Text shown Block Start
I read on Reddit that each year of dialysis shortens your lifespan by five years. I am fairly sure someone just made that up, but I tried googling anyway. There was nothing that substantiated that claim, but I did find this paper from 2010.
The expected mean survival of a 55-year-old American is 26 years.
https://www.ncbi.nlm.nih.gov/pmc/articles/PMC3116337/#:~:text=The%20mean%20survival%20for%20all,is%20somewhat%20over%2065%20years.
According to the United States Renal Data System (USRDS) 2009
report, the expected survival for a 55-year-old person with a kidney
transplant is 15 years, but the expected survival of a 55-year-old
person on dialysis is only 5 years.
I am 53 years old. Not counting the three and a half years I was on dialysis, if we add 15 years, then I can expect to live to sixty-eight. If I were still on dialysis and waiting for a deceased donor kidney, chances are I would be dead before receiving a transplant. Sobering.
Text shown Block End
Recorded data Block Start
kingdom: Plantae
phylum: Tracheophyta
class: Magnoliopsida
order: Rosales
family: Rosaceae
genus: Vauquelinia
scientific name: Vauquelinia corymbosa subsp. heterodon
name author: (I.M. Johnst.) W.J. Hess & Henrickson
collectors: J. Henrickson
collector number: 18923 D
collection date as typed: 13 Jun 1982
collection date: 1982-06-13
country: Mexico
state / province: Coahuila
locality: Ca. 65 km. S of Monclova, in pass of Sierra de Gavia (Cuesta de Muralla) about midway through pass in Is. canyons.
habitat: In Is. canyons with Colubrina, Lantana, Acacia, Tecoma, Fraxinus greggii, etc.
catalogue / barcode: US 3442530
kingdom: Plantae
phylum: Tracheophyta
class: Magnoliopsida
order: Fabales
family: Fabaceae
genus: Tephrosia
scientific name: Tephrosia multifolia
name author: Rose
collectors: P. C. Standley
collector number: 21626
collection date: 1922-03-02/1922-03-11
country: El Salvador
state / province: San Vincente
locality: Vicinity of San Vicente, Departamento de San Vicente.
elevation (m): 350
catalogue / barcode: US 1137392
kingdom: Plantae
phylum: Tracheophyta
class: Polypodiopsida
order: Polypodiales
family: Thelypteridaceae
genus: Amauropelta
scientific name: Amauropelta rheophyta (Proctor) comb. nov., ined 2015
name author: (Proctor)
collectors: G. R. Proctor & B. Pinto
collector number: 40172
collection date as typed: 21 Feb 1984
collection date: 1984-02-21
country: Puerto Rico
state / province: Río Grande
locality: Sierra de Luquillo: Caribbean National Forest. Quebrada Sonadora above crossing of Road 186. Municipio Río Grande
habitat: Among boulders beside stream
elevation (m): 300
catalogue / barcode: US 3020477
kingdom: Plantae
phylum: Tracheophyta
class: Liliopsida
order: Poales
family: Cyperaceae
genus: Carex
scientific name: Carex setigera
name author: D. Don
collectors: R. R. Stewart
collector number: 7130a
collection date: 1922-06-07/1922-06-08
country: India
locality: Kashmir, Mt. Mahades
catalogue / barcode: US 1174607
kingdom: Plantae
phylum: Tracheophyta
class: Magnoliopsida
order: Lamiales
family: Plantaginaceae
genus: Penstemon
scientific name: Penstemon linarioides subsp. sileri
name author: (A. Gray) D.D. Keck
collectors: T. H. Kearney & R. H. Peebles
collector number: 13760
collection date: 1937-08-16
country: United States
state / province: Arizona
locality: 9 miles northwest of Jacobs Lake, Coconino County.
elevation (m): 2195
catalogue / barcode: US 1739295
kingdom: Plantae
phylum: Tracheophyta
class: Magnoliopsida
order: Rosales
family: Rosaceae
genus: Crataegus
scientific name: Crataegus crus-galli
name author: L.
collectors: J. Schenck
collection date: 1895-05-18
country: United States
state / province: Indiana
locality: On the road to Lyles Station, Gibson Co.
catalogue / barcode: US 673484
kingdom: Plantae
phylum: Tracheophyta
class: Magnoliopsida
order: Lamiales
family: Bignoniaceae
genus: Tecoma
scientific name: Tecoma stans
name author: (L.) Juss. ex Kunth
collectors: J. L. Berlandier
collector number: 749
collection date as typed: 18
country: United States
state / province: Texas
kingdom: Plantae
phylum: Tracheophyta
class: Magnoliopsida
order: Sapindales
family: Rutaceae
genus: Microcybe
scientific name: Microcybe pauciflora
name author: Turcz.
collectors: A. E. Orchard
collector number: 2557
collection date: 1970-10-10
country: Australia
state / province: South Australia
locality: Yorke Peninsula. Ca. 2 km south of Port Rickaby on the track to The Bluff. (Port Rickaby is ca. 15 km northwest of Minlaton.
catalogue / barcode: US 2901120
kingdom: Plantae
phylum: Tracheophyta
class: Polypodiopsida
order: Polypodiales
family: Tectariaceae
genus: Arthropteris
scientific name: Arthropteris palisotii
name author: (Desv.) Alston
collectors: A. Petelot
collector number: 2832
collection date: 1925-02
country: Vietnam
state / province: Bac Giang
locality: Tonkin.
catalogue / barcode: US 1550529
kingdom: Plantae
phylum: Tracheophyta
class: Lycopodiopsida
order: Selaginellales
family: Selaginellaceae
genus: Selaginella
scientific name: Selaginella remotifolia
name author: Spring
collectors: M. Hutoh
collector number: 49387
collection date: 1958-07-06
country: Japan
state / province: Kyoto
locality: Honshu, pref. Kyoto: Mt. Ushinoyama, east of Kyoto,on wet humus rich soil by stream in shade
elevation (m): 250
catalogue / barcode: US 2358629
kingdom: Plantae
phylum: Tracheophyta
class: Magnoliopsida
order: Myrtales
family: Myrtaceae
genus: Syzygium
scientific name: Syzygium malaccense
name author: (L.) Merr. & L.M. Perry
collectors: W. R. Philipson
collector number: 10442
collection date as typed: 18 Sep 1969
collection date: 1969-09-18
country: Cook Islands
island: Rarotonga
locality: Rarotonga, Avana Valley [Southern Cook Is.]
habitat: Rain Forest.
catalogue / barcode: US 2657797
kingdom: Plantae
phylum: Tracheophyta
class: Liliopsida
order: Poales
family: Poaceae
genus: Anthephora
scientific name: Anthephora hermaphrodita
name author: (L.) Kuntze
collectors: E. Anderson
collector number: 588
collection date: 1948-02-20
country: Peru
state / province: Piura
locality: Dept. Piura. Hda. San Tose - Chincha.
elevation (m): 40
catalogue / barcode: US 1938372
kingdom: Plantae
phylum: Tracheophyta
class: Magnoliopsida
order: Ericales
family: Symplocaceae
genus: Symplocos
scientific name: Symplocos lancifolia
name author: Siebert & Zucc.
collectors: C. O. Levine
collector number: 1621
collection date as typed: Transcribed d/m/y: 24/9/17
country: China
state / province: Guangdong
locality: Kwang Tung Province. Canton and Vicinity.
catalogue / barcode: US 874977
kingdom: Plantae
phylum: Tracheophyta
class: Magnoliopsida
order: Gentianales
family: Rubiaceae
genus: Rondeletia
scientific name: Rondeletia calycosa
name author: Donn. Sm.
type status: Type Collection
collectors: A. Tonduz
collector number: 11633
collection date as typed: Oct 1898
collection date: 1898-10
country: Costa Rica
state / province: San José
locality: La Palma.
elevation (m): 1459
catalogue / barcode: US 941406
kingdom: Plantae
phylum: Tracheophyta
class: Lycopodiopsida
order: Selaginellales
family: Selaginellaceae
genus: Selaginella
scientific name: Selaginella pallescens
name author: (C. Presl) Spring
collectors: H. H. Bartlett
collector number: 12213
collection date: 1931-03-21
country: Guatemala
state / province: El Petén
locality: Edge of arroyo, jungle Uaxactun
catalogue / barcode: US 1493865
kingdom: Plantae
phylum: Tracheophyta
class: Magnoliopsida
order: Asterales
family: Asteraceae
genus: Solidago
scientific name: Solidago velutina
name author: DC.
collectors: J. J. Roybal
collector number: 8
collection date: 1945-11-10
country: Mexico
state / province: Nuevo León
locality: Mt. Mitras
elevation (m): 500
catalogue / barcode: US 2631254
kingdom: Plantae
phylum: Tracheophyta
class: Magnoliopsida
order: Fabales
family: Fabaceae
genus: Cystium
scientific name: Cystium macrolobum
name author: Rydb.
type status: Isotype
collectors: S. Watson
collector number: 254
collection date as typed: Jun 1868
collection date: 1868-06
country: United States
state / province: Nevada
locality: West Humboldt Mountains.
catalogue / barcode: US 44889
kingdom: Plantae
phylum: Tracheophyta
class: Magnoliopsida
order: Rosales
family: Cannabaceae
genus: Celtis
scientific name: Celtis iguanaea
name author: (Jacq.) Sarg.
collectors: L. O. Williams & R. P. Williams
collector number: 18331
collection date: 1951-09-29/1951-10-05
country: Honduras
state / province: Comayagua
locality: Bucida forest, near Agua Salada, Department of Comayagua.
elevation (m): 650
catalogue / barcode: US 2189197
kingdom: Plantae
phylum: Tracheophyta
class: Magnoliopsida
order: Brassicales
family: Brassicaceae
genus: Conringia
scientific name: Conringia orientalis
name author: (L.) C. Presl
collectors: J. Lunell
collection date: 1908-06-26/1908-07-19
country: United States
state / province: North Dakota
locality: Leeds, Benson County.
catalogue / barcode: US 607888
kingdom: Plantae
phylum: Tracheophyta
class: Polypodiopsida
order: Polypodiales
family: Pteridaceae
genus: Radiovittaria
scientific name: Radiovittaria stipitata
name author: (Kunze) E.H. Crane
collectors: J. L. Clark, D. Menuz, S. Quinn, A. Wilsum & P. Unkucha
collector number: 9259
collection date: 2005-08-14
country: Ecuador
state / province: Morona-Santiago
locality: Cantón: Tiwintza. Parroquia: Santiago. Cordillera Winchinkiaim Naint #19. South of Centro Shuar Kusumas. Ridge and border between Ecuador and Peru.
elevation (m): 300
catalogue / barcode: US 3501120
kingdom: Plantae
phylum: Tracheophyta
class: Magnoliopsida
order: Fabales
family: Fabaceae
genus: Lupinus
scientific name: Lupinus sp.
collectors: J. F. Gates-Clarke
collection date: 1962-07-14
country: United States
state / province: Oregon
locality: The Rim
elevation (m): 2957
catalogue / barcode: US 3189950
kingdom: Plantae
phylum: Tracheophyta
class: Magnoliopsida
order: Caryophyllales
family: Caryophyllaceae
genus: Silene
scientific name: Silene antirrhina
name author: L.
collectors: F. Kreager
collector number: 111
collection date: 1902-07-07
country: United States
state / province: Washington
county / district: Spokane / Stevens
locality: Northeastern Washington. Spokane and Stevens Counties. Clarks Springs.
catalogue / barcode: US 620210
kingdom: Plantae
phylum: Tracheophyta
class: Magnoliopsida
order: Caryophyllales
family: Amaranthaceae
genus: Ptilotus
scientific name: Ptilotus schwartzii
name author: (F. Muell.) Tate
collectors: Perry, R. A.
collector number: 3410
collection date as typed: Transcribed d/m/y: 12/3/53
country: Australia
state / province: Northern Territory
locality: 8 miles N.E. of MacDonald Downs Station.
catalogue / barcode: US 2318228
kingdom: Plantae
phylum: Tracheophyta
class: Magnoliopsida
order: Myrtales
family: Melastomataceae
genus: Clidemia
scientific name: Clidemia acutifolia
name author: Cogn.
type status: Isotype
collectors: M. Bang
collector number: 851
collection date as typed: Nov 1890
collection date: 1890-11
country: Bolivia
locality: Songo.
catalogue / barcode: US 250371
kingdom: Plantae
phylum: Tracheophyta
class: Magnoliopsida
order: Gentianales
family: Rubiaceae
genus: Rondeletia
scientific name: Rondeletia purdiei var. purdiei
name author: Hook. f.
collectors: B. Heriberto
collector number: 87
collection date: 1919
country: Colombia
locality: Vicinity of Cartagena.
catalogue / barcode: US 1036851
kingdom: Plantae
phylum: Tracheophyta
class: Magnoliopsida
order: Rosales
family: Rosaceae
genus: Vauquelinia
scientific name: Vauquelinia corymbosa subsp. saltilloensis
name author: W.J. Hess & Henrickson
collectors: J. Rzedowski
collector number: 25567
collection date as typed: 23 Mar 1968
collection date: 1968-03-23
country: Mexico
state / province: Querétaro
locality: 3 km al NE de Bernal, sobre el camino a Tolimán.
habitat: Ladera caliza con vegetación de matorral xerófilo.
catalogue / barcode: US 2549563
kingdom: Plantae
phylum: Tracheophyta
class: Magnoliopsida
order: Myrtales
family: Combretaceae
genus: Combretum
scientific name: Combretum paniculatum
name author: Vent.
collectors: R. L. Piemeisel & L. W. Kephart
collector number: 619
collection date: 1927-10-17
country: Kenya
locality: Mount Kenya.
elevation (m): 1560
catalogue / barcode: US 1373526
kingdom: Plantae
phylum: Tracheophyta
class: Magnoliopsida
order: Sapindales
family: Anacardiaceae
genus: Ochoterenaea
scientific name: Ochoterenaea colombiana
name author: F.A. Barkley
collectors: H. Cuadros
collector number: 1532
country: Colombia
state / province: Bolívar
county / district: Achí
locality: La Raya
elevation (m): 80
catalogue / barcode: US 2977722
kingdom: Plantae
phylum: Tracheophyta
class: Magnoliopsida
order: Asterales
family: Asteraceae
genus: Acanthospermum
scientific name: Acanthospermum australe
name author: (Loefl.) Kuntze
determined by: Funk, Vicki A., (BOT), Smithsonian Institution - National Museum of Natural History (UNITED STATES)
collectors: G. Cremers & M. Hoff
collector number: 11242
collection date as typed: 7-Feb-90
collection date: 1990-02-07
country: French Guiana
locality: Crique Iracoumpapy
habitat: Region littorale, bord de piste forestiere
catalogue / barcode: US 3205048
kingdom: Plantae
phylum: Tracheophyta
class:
Recorded data Block End
Using the information:
• a. List every expected survival figure that the post on dialysis survival gives for a 55-year-old, with the group each one applies to.
• b. Carry on the post on dialysis and kidney transplant survival, starting after its final word, "Sobering."
The lines have no connection to the text.

Responses to the tasks:
• a. 26 years for an American in general; 15 years for a person with a kidney transplant; 5 years for a person on dialysis.

• b.
The most important question for me now is when I should retire. Since the study was more about frequent versus conventional dialysis, there is not much more detail on post-transplant life expectancy. If we use seventy-five as a stretch goal, I have 22 more years to live. A while back, I estimated that I can live comfortably on $50k-$60k per year. I do not have any debt: house, car, and student loans are all paid-off, and I pay my credit card balance in full every month. If we use $60k, then that is about $1.3M without inflation. If we assume a 2% inflation, then the total is $1.6M. At 5% inflation, the total I will need for 22-years is $2.3M.
Finally, the elephant in the room is health insurance. If I retire before sixty-something, I will need to purchase my own health insurance. Pretty sure that will be a lot with all my health issues. No idea what to do about that yet. Move to Canada?